Omdat de beëindiging van het gezag van de moeder ertoe zal leiden dat een gezagsvoorziening over [minderjarige] komt te ontbreken, moet de rechtbank op grond van artikel 1:275, lid 1 BW een voogd over hem benoemen. De GI heeft zich bereid verklaard de voogdij op zich te nemen. De rechtbank zal de GI belasten met de voogdij. Voor [minderjarige] is het fijn dat de jeugdbeschermer die hij al langer kent zijn voogd zal worden.
5.10.
De rechtbank verklaart de beslissing ambtshalve uitvoerbaar bij voorraad. Dat wil zeggen dat de beslissing direct geldt, ook als iemand in hoger beroep gaat.
5.11.
De beslissing wordt van rechtswege aangetekend in het gezagsregister. [2]

6.De beslissing

De rechtbank:
6.1.
beëindigt het ouderlijk gezag van
[de moeder] ,geboren op [geboortedatum 2] 1970 in [geboorteplaats 2] over [minderjarige] ;
6.2.
benoemt tot voogd(es) over genoemde minderjarige, Stichting Leger des Heils Jeugdbescherming & Reclassering;
6.3.
verklaart deze beschikking uitvoerbaar bij voorraad.
Deze beschikking is gegeven door mr.
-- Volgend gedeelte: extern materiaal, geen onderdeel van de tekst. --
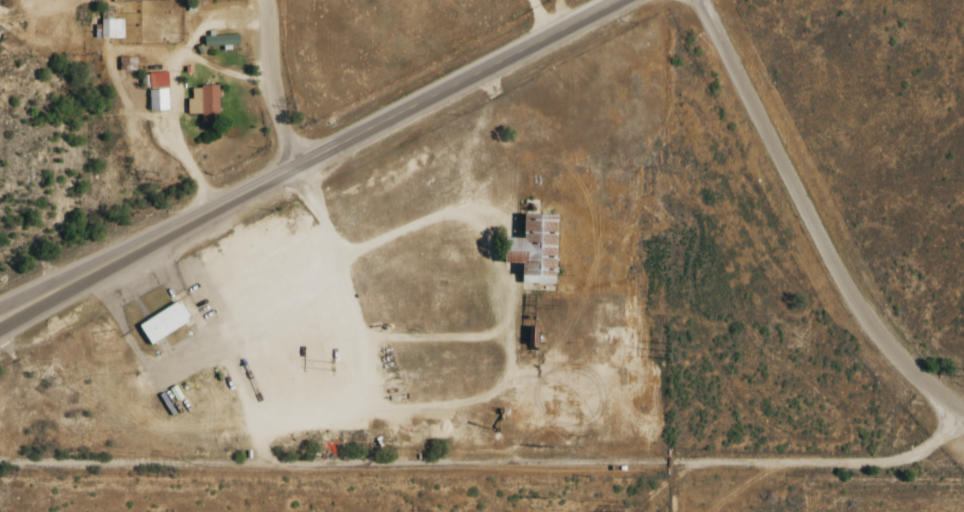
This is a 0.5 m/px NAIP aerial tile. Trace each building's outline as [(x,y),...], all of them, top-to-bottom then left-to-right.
[(123,19),(100,20),(101,29),(95,29),(95,39),(123,38),(123,19)] [(203,36),(203,48),(230,47),(230,45),(239,44),(239,34),(203,36)] [(136,57),(119,58),(120,70),(136,70),(136,57)] [(167,72),(148,73),(148,88),(168,87),(167,72)] [(219,122),(218,86),(191,86),(191,99),(187,99),(187,114),(201,114),(201,123),(219,122)] [(149,110),(168,110),(168,89),(149,90),(149,110)] [(178,301),(137,325),(150,345),(189,321),(178,301)]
D.E. Schaap, voorzitter, mr. M. van der Hoeven en
mr. J.A.M. Egberink, allen rechters, tevens kinderrechters, en in het openbaar uitgesproken op 4 december 2025, in aanwezigheid van J.C. Bouman als griffier.
Tegen eindbeslissingen in deze beschikking is hoger beroep mogelijk bij het gerechtshof Arnhem-Leeuwarden. Hiervoor is een advocaat nodig. Wie kunnen hoger beroep instellen:
  • degenen aan wie een afschrift van de beschikking is verstrekt of verzonden, binnen drie maanden na de dag van de uitspraak;
  • andere belanghebbenden, binnen drie maanden na de betekening van deze beschikking of binnen drie maanden nadat zij op andere wijze daarvan kennis hebben genomen.

Voetnoten

1.EHRM 10 september 2019, zaaknummer 37283/13 (Strand Lobben/Noorwegen)
2.Artikel 2 Besluit gezagsregisters.